0
amaç para değil hatta çok ihtiyacın varsa üstüne ben 500 lira göndereyim. o konu da sıkıntı yok. ayrıca herhangi bir şeyi ispat çabamda yok.
herhangi bir tanrının veya Allah'ın varlığını ispat edebilmek 5 duyu ile mümkün değildir. zaten mümkün olsaydı ortalıkta kefere kalmazdı herkes inanırdı o zamanda imtihanın bir manası kalmazdı deyip Kur'an'dan birkaç ayet gönderiyorum. ayrıca bu ayetleri günümz şartlarında değil 600lü senelerin bilinmezliği şartlarında düşünün(avrupanın daha su kuyularına sıçtığı yıllar). bu ayetlerde geçen istisnasız hiçbir bilgi o dönem bilinmiyordu.
21/32- Gökyüzünü de korunmuş bir tavan yaptık. Onlar ise oradaki, (Allah’ın varlığını gösteren) delillerden yüz çevirmektedirler.(ozonun, atmosferin ve onun koruyuculuğunu varlığına bir delil)
21/33- O, geceyi, gündüzü, güneşi ve ayı yaratandır.
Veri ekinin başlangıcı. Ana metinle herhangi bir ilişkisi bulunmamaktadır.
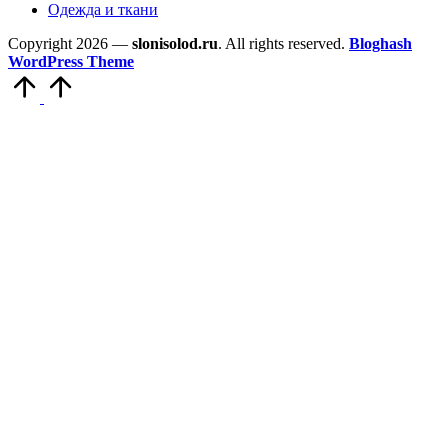
Одежда и ткани
Copyright 2026 —
slonisolod.ru
. All rights reserved.
Bloghash
WordPress Theme
Прокрутить
вверх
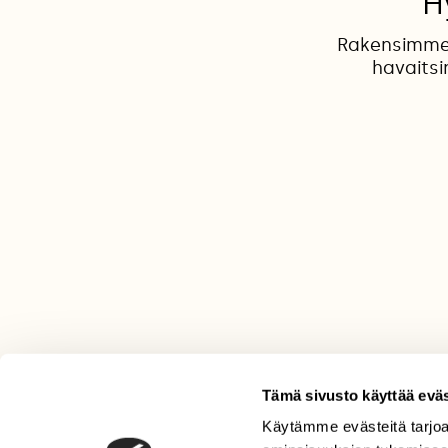
H
Rakensimme 
havaitsi
Tämä sivusto käyttää eväs
Käytämme evästeitä tarjoa
LEHTI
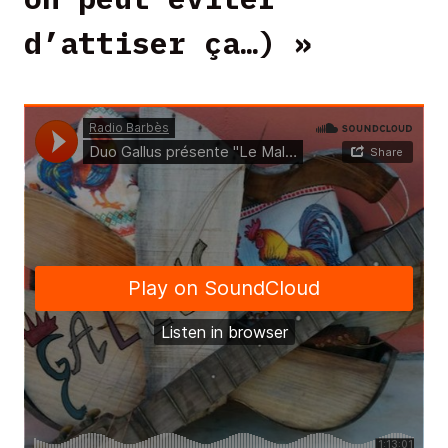
d’attiser ça…) »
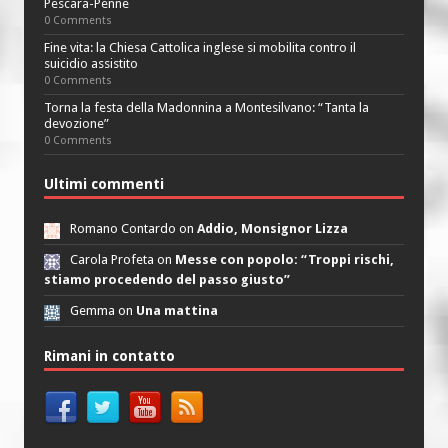
Pescara-Penne
0 Comments
Fine vita: la Chiesa Cattolica inglese si mobilita contro il
suicidio assistito
0 Comments
Torna la festa della Madonnina a Montesilvano: “Tanta la
devozione”
0 Comments
Ultimi commenti
Romano Contardo on
Addio, Monsignor Lizza
Carola Profeta on
Messe con popolo: “Troppi rischi,
stiamo procedendo del passo giusto”
Gemma on
Una mattina
Rimani in contatto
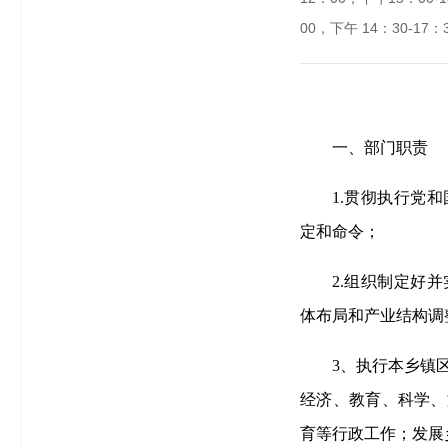
00，下午 14：30-17：
一、部门职责
1.贯彻执行党
定和命令；
2.组织制定好
体布局和产业结构调
3、执行本乡镇
经济、教育、科学、
育等行政工作；发展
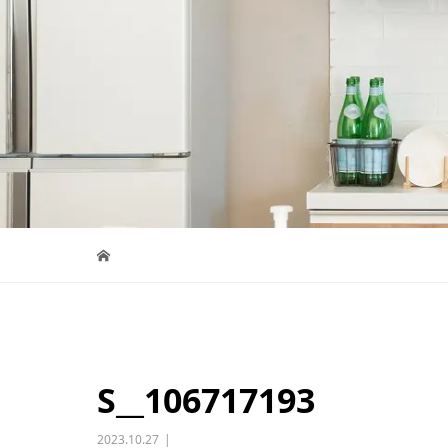
S__106717193
2023.10.27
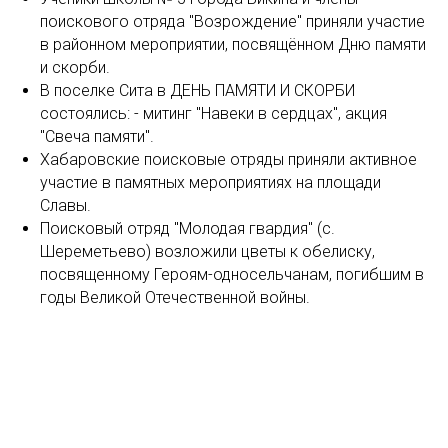
поискового отряда "Возрождение" приняли участие
в районном мероприятии, посвящённом Дню памяти
и скорби.
В поселке Сита в ДЕНЬ ПАМЯТИ И СКОРБИ
состоялись: - митинг "Навеки в сердцах", акция
"Свеча памяти".
Хабаровские поисковые отряды приняли активное
участие в памятных мероприятиях на площади
Славы.
Поисковый отряд "Молодая гвардия" (с.
Шереметьево) возложили цветы к обелиску,
посвященному Героям-односельчанам, погибшим в
годы Великой Отечественной войны.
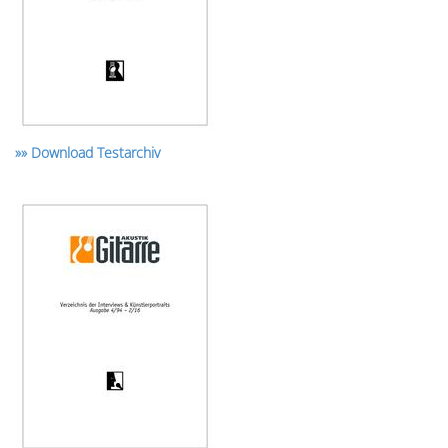
»» Download Testarchiv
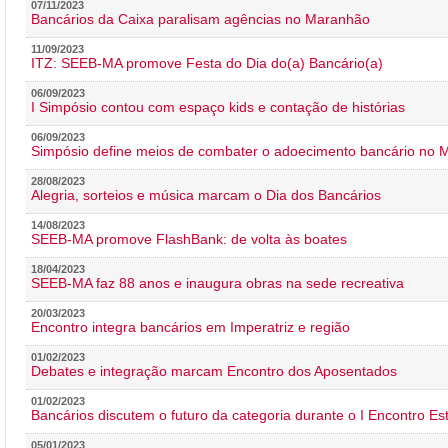
07/11/2023
Bancários da Caixa paralisam agências no Maranhão
11/09/2023
ITZ: SEEB-MA promove Festa do Dia do(a) Bancário(a)
06/09/2023
I Simpósio contou com espaço kids e contação de histórias
06/09/2023
Simpósio define meios de combater o adoecimento bancário no
28/08/2023
Alegria, sorteios e música marcam o Dia dos Bancários
14/08/2023
SEEB-MA promove FlashBank: de volta às boates
18/04/2023
SEEB-MA faz 88 anos e inaugura obras na sede recreativa
20/03/2023
Encontro integra bancários em Imperatriz e região
01/02/2023
Debates e integração marcam Encontro dos Aposentados
01/02/2023
Bancários discutem o futuro da categoria durante o I Encontro E
05/01/2023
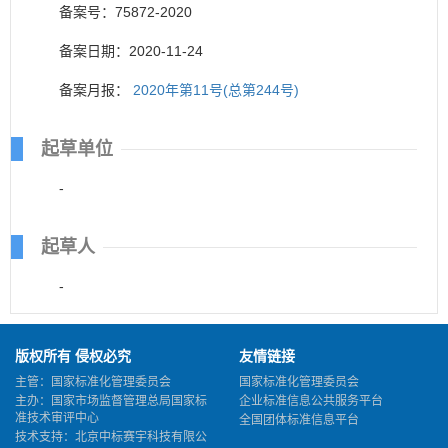
备案号：75872-2020
备案日期：2020-11-24
备案月报：
2020年第11号(总第244号)
起草单位
-
起草人
-
版权所有 侵权必究
友情链接
主管：国家标准化管理委员会
国家标准化管理委员会
主办：国家市场监督管理总局国家标
企业标准信息公共服务平台
准技术审评中心
全国团体标准信息平台
技术支持：北京中标赛宇科技有限公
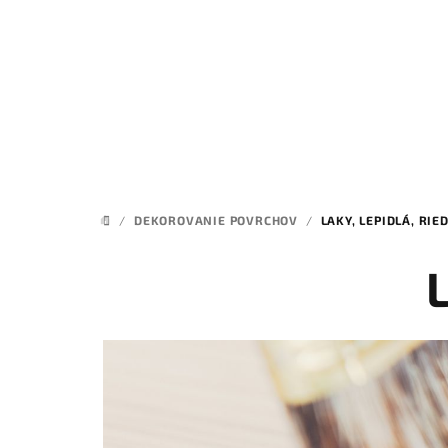
Prejsť
na
obsah
/
DEKOROVANIE POVRCHOV
/
LAKY, LEPIDLÁ, RIE
DOMOV
L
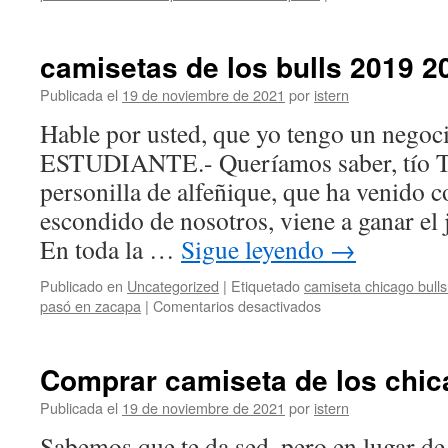
camisetas de los bulls 2019 2
Publicada el
19 de noviembre de 2021
por
istern
Hable por usted, que yo tengo un negoci
ESTUDIANTE.- Queríamos saber, tío Tr
personilla de alfeñique, que ha venido c
escondido de nosotros, viene a ganar e
En toda la …
Sigue leyendo
→
Publicado en
Uncategorized
|
Etiquetado
camiseta chicago bulls
en
pasó en zacapa
|
Comentarios desactivados
camisetas
de
los
Comprar camiseta de los chic
bulls
2019
Publicada el
19 de noviembre de 2021
por
istern
2020
Sabemos que te da sed, pero en lugar d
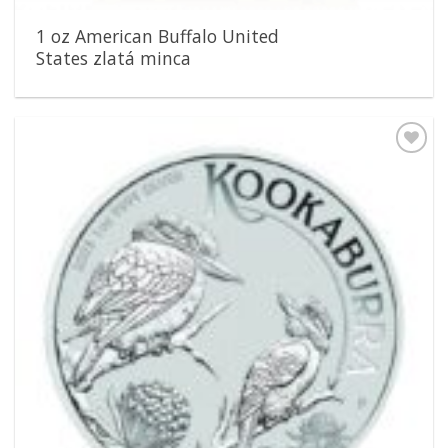
1 oz American Buffalo United
States zlatá minca
Pridať k
obľúbeným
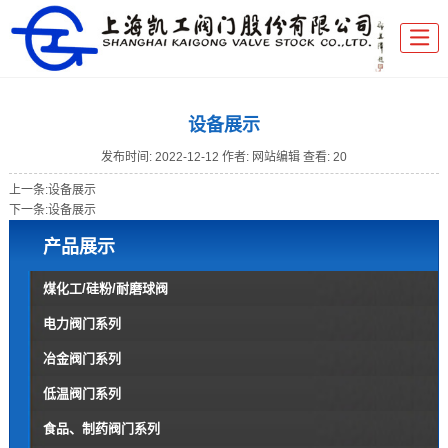
设备展示
发布时间:
2022-12-12
作者: 网站编辑
查看: 20
上一条:
设备展示
下一条:
设备展示
产品展示
煤化工/硅粉/耐磨球阀
电力阀门系列
冶金阀门系列
低温阀门系列
食品、制药阀门系列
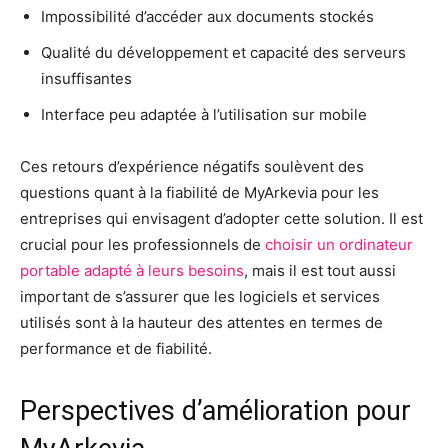
Impossibilité d’accéder aux documents stockés
Qualité du développement et capacité des serveurs
insuffisantes
Interface peu adaptée à l’utilisation sur mobile
Ces retours d’expérience négatifs soulèvent des
questions quant à la fiabilité de MyArkevia pour les
entreprises qui envisagent d’adopter cette solution. Il est
crucial pour les professionnels de
choisir un ordinateur
portable adapté à leurs besoins
, mais il est tout aussi
important de s’assurer que les logiciels et services
utilisés sont à la hauteur des attentes en termes de
performance et de fiabilité.
Perspectives d’amélioration pour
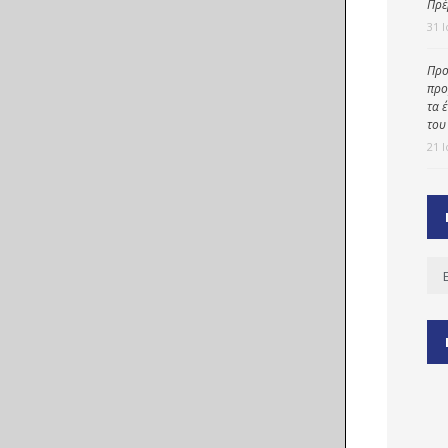
Πρέ
31 
Προ
ύ
προ
ζας
τα 
του
ίου
21 
Ισ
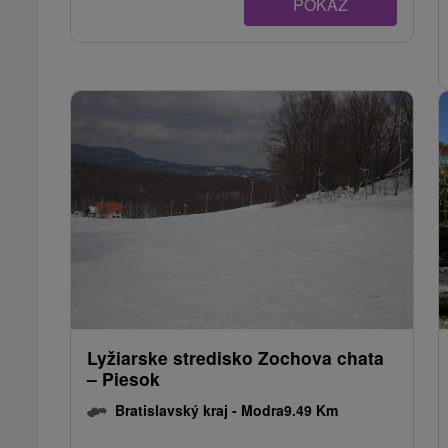
POKAZ
Lyžiarske stredisko Zochova chata
– Piesok
Bratislavský kraj -
Modra
9.49 Km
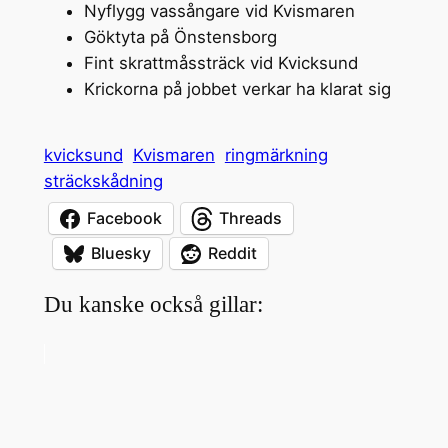
Nyflygg vassångare vid Kvismaren
Göktyta på Önstensborg
Fint skrattmåssträck vid Kvicksund
Krickorna på jobbet verkar ha klarat sig
kvicksund
Kvismaren
ringmärkning
sträckskådning
Facebook
Threads
Bluesky
Reddit
Du kanske också gillar:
Her biri bir yörüngede yüzmektedirler.(bırakın yörüngeyi dünya hala düz zannediliyordu)
36/38- Güneş de kendi yörüngesinde akıp gitmektedir. Bu mutlak güç sahibi, hakkıyla bilen Allah’ın takdiri(düzenlemesi)dir.
36/39- Ayın dolaşımı için de konak yerleri (evreler) belirledik. Nihayet o, eğrilmiş kuru hurma dalı gibi olur.
36/40- Ne güneş aya yetişebilir, ne de gece gündüzü geçebilir. Her biri bir yörüngede yüzmektedir.
biraz klagib ama; Ve iki denizi serbest bırakan O'dur; biri lezzetli ve tatlı, diğeri tuzlu ve acı. ikisinin arasına berzah (engel) kıldı. (Böylece onları) engelleyerek (birbirine karışmalarına) mani oldu.(kitabı yazdığı iddia edilen coğrafyadan bahsedilen coğrafya gitmenin bunu görüp geri gelmenin ne kadar uzun zaman alacağını siz düşünün)
(Hadid Suresi, 25)Ve kendisinde çetin bir sertlik ve insanlar için (çeşitli) yararlar bulunan demiri de indirdik… (sadece demir elementinin kendiliğinden oluşması için gerekli ısı ile, dünya'nın oluşma ısısını karşılaştırmak ayeti anlamak için yeterli. bugün bilimadamları demirin dünya'da kendiliğinden oluşamayacağı ancak ve ancak dış bir etken ile yere "indiği" konusunda hemfikirdir)
bunun haricinde allahın varlığına ve birliğine delil bir çok ayet vardır. yukarıda yazdıklarım çok belirgin olanlarıdır ve o dönemin şartları içerisinde bilinmesi mümkün olmayan ayetlerdir. kusur bulanın kusur kendindedir.